_Brief 1_: Reproduce the part of the message on transparent compression between "In-Reply-To: <20031016162926.GF1663@velociraptor.random>" and "bunch right there.", inclusive.
_Brief 2_:
Using the message on transparent compression, answer these questions:
(a) To whom is the message addressed in its To line?
(b) By what are the blocks in Plan9's venti archival storage indexed?
(c) On what date did Jeff Garzik write the earlier message that Andrea Arcangeli quotes?

*** Exercise passage ***

From: Jeff Garzik <jgarzik@pobox.com>
To: Andrea Arcangeli <andrea@suse.de>
Cc: Erik Mouw <erik@harddisk-recovery.com>,
Josh Litherland <josh@temp123.org>,
linux-kernel@vger.kernel.org
Subject: Re: Transparent compression in the FS
Date: Thu, 16 Oct 2003 13:10:20 -0400 [thread overview]
Message-ID: <3F8ED0FC.9070706@pobox.com> (raw)
In-Reply-To: <20031016162926.GF1663@velociraptor.random>
Andrea Arcangeli wrote:
> Hi Jeff,
>
> On Wed, Oct 15, 2003 at 11:13:27AM -0400, Jeff Garzik wrote:
>
>>Josh and others should take a look at Plan9's venti file storage method
>>-- archival storage is a series of unordered blocks, all of which are
>>indexed by the sha1 hash of their contents. This magically coalesces
>>all duplicate blocks by its very nature, including the loooooong runs of
>>zeroes that you'll find in many filesystems. I bet savings on "all
>>bytes in this block are zero" are worth a bunch right there.

*** Data excerpt ***

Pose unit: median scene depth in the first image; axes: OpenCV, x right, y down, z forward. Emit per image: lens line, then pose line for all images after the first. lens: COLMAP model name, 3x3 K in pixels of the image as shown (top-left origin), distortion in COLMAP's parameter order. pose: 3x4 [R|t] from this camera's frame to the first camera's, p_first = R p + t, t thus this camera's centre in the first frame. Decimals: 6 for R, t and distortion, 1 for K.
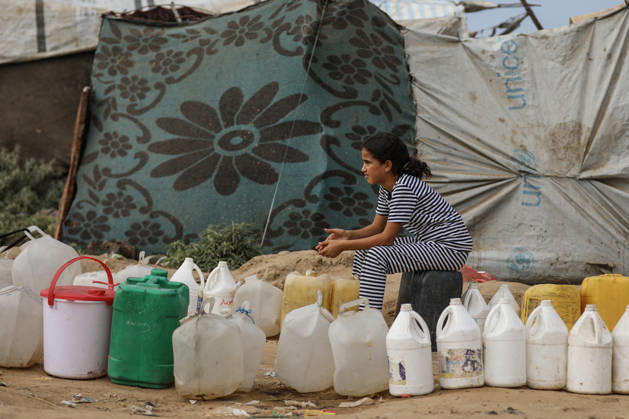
lens RADIAL K [[1692.0, 0, 315.4], [0, 1692.0, 205.7], [0, 0, 1]] dist [0.019822, 0.000000]
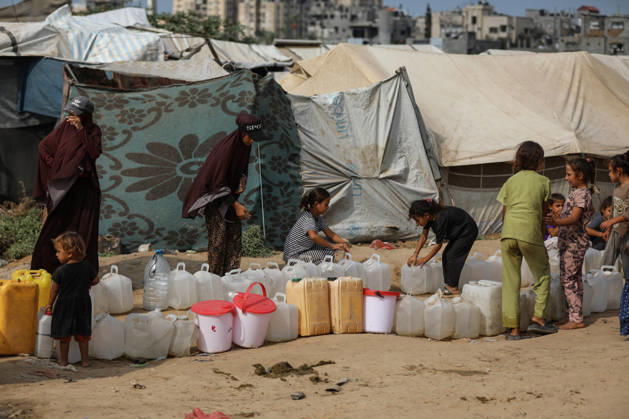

***

_Answer area 1_:
In-Reply-To: <20031016162926.GF1663@velociraptor.random>
Andrea Arcangeli wrote:
> Hi Jeff,
>
> On Wed, Oct 15, 2003 at 11:13:27AM -0400, Jeff Garzik wrote:
>
>>Josh and others should take a look at Plan9's venti file storage method
>>-- archival storage is a series of unordered blocks, all of which are
>>indexed by the sha1 hash of their contents. This magically coalesces
>>all duplicate blocks by its very nature, including the loooooong runs of
>>zeroes that you'll find in many filesystems. I bet savings on "all
>>bytes in this block are zero" are worth a bunch right there.

_Answer area 2_:
(a) Andrea Arcangeli
(b) The sha1 hash of their contents
(c) Wednesday, October 15, 2003